The command below will get the line for some xsibackup process, get the parent process' Id from that line and set the max amount of memory assigned to the parent process to 2 gigabytes (2048MB).

gid=$(memstats -r group-stats -g0 -s gid:name:parGid | grep xsibackup | awk '{print $3}') && vsish -e set /sched/groups/$gid/memAllocationInMB max=2048;

Pruning

--prune is by far the most memory intensive argument that you can run in ©XSIBackup. This is due to the fact that to prune some backup repository, you need to account every block in it.

Pruning consist in traversing all the blocks in some repository, eliminate dupes to then find out which blocks are exclusive to the restore point being pruned. This requires approximately 50 bytes of data per each block, including duplicates

Let's say that you have a 1TB VM set and that you have accumulated 70 restore points so far. The figures associated to your scenario yield around 70M blocks. If we consider that we need 50 bytes per block we have that we need 3.3 GB to host that info in a buffer, plus a twin buffer to perform dupe removal and other operations, we have that you need around 6.7 GB of RAM to be able to prune your repository.

That is just some peak memory that will be reached during some seconds, still, you need that memory available

That is why you need to make your own basic calculations to reserve the resources that you need to operate. Setting some backup job, letting the repository grow to 300 restore points just to find out that you can't prune it with the hardware you have is not somebody else's fault nor a bug in the software.


Do not prune/repair your repositories from within ©ESXi

There is no justification to prune your big repositories from within the very same ©ESXi shell. ©XSIBackup will allow you to do so and also offers the --rotate argument which will make use of the prune feature internally. Although that is very convenient for the vast majority of users that have manageable VM sets and keep some 20-30 restore points, if you are backing up very big VMs you don't want to do that.

The reasons not to do so should be obvious: multiplied I/O times in NFS shares when compared to performing the same operation locally.
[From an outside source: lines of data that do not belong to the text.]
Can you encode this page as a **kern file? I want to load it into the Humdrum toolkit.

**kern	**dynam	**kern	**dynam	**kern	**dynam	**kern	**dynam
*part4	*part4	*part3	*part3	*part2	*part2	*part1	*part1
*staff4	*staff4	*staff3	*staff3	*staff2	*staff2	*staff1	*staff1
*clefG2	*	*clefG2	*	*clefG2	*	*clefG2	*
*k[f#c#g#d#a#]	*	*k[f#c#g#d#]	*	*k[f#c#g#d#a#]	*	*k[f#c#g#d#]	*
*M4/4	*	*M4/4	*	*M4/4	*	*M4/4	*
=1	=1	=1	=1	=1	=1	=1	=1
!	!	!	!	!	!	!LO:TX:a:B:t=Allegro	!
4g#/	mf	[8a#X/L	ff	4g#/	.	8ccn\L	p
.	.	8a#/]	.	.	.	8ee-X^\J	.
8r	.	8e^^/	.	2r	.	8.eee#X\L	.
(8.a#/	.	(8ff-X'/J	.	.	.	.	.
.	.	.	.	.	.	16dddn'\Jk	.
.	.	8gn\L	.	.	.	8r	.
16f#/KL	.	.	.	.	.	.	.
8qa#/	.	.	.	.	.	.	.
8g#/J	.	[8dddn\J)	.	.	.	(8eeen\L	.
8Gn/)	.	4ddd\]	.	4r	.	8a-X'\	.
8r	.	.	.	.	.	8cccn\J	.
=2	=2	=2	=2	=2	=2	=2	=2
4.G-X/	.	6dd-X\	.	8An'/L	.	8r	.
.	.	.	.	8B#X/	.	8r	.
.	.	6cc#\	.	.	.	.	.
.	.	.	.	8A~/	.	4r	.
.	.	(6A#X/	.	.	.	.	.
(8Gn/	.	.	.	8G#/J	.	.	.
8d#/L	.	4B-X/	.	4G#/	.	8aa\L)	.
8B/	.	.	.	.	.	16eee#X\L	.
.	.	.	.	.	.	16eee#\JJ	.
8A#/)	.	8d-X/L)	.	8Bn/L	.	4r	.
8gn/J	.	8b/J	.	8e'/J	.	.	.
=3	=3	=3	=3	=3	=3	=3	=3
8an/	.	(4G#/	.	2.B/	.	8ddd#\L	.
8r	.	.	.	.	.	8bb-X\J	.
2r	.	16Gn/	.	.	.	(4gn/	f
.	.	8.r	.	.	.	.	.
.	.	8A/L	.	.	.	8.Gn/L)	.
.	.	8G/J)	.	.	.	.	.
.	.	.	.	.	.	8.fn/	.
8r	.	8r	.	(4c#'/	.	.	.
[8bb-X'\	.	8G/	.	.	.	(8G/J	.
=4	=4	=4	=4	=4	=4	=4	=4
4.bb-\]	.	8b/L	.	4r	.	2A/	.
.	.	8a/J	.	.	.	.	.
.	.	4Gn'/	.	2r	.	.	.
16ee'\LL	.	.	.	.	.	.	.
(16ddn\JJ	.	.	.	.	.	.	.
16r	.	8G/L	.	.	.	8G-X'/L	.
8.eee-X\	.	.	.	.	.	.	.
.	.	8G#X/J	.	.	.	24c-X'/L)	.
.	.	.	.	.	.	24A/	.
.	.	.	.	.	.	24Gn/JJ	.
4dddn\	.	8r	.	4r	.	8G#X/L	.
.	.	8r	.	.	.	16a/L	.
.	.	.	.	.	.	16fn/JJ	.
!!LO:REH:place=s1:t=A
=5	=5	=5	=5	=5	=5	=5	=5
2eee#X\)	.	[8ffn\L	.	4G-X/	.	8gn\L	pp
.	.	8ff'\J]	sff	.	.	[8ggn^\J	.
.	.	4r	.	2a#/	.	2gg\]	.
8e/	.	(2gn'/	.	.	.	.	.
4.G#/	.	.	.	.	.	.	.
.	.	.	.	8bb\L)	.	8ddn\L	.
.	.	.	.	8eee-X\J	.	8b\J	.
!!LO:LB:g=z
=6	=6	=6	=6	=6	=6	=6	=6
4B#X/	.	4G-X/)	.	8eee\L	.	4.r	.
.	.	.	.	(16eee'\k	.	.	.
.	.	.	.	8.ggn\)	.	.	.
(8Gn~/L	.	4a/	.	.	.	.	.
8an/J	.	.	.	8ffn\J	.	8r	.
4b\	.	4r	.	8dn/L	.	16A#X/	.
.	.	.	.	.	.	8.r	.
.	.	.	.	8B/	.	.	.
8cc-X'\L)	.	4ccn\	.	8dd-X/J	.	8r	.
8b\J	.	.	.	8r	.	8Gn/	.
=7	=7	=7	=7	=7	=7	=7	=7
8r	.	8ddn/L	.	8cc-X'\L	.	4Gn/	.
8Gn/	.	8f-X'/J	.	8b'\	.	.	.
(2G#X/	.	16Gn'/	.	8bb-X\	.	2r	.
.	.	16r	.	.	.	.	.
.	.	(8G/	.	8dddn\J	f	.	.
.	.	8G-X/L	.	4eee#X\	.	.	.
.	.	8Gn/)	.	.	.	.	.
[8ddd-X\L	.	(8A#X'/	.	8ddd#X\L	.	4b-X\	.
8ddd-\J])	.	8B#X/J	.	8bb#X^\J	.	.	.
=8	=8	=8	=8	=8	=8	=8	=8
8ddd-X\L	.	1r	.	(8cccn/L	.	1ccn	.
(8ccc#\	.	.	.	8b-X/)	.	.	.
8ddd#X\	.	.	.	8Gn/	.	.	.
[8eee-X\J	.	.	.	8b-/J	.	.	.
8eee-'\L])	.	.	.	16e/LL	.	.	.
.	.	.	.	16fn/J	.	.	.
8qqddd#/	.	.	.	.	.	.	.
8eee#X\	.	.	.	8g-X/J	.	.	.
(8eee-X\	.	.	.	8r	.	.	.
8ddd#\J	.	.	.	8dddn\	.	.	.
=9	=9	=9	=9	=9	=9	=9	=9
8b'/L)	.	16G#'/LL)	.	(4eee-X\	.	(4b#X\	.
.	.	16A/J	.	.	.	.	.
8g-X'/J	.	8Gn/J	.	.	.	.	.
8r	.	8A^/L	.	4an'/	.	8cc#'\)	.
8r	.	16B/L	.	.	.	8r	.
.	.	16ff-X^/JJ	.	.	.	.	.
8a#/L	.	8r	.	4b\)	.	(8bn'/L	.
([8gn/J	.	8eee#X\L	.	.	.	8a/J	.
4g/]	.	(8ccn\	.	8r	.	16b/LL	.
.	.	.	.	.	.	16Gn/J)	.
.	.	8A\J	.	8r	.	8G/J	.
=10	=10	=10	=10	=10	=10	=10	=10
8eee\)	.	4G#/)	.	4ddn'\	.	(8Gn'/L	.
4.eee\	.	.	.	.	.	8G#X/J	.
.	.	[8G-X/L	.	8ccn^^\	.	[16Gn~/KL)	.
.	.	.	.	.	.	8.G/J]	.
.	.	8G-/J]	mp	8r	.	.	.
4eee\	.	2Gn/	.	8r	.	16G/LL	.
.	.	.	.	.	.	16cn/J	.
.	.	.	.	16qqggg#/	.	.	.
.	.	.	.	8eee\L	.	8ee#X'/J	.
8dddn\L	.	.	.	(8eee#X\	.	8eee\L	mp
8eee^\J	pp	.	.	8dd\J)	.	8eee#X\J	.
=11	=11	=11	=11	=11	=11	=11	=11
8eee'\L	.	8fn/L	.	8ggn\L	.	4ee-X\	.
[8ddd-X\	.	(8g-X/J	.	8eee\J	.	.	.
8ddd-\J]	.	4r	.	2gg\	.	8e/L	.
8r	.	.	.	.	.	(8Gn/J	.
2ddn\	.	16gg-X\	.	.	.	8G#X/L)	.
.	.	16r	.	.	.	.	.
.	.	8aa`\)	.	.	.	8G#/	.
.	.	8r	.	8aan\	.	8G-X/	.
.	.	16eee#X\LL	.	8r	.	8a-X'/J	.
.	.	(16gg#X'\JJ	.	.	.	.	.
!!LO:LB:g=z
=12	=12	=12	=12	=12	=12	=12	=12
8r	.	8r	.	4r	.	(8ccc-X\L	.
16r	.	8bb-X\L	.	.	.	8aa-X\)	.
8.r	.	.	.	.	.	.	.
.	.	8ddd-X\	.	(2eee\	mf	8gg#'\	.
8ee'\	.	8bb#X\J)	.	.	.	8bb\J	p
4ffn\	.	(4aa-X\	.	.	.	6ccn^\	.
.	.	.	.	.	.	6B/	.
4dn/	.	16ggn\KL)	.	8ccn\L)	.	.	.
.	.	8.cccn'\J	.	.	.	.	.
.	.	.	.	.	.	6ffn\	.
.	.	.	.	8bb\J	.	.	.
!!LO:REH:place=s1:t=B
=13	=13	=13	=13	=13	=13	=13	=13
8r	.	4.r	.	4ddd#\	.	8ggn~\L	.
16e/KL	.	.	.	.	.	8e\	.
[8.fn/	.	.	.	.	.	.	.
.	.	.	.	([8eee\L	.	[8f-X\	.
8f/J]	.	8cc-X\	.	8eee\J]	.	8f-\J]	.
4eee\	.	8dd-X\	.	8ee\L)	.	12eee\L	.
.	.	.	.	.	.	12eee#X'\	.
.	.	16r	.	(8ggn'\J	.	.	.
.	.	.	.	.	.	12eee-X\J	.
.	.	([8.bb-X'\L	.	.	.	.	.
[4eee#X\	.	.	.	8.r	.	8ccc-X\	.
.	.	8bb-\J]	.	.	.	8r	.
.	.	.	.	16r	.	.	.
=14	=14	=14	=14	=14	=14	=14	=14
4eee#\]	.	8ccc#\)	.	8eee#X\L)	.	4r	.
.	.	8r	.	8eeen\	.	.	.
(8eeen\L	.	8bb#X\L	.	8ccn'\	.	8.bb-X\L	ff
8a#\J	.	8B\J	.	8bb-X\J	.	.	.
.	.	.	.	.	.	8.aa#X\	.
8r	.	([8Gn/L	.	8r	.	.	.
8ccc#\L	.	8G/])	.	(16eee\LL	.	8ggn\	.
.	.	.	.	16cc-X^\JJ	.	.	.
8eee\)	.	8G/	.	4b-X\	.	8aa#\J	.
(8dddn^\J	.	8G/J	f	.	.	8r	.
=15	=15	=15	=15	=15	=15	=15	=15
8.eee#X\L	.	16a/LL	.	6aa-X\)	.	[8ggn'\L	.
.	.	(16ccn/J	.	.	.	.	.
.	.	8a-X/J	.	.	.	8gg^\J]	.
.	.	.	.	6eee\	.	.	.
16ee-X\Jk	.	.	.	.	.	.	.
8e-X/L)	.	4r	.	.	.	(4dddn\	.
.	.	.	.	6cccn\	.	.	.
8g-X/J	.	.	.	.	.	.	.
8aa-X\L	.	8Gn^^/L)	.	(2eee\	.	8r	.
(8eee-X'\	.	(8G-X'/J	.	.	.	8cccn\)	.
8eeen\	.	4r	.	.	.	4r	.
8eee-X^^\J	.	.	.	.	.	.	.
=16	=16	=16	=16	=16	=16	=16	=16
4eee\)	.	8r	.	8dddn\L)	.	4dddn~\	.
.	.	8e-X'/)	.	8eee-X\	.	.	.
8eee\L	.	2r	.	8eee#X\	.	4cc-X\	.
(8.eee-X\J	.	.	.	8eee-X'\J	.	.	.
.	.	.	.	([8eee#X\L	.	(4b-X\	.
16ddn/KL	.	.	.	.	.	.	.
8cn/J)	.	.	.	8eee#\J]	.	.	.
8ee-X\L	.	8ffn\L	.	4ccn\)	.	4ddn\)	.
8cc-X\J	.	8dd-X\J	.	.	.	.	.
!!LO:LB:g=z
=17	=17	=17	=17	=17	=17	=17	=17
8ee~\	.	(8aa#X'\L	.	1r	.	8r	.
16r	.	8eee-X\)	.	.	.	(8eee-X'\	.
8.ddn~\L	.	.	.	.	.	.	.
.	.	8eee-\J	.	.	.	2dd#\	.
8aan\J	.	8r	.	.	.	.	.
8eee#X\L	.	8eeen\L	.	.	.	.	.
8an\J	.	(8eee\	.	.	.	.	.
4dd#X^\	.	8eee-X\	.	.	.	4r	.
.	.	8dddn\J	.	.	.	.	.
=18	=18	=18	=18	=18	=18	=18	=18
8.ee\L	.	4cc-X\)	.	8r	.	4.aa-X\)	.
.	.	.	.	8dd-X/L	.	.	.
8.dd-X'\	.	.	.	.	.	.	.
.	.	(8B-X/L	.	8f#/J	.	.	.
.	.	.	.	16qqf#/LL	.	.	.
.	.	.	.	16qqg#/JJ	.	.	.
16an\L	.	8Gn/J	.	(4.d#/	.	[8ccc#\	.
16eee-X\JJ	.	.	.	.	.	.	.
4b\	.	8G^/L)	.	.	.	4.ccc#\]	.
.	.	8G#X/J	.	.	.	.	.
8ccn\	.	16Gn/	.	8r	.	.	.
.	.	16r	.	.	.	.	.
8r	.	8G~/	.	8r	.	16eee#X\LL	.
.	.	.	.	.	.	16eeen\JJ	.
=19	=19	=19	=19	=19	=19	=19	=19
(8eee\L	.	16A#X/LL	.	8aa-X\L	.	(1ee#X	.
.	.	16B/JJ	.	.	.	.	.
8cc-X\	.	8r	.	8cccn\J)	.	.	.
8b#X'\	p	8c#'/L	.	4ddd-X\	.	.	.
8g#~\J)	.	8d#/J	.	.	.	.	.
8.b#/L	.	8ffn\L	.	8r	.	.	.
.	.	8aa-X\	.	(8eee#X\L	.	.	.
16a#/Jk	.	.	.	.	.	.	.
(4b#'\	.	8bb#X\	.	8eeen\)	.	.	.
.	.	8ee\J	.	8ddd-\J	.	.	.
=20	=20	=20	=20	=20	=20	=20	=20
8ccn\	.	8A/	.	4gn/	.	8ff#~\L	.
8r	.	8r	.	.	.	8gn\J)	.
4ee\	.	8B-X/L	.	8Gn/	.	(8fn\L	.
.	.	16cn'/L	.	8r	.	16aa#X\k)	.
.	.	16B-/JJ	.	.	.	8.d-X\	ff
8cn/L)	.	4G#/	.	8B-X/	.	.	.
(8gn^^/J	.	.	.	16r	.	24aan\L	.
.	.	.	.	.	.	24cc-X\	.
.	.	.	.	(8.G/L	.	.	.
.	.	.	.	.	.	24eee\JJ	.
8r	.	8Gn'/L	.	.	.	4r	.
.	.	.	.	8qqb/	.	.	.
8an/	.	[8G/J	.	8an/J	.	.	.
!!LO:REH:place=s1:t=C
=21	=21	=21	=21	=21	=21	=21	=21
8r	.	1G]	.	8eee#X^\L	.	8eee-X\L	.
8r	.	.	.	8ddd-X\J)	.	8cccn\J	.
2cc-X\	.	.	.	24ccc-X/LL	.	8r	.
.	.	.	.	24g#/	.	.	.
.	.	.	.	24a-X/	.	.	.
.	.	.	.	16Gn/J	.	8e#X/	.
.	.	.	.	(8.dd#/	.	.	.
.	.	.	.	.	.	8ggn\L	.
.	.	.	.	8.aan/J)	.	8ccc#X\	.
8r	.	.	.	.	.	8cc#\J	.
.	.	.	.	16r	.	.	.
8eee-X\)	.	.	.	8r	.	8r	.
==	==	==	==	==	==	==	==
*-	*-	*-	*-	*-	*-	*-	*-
An NFS volume will take hundreds of times more to perform some I/O system call, like removing some file than what it takes to do so from the server hosting the disks through the very SCSI bus. When you are working with millions of blocks the drawbacks become very apparent.

Thus, when you are planning to backup a vast amount of data, you need a proper backup server, a Linux Server (we recommend Rocky Linux as of 2022). You need a server in which you can run your --prune commands with virtually no memory limits, as ©ESXi imposes, Linux will give you that.

NAS appliances such as Synology or QNap are not a good choice in case of big loads of data. Why?: because they run of top of custom cut down Linux environments which will limit what you can do and they have very limited CPUs and RAM when compared to a regular computer.


Next steps

There are some optimizations and there will be more as the software evolves, which will reduce the amount of RAM required for pruning, but those are the basic figures. Nobody said that managing 70TB of data was something simple.

Branch 1.5.2 adds automatic management for extreme cases in such way that it will increase reserved memory as needed. Nonetheless we will probably limit pruning directly from ©ESXi in NFS mounted volumes.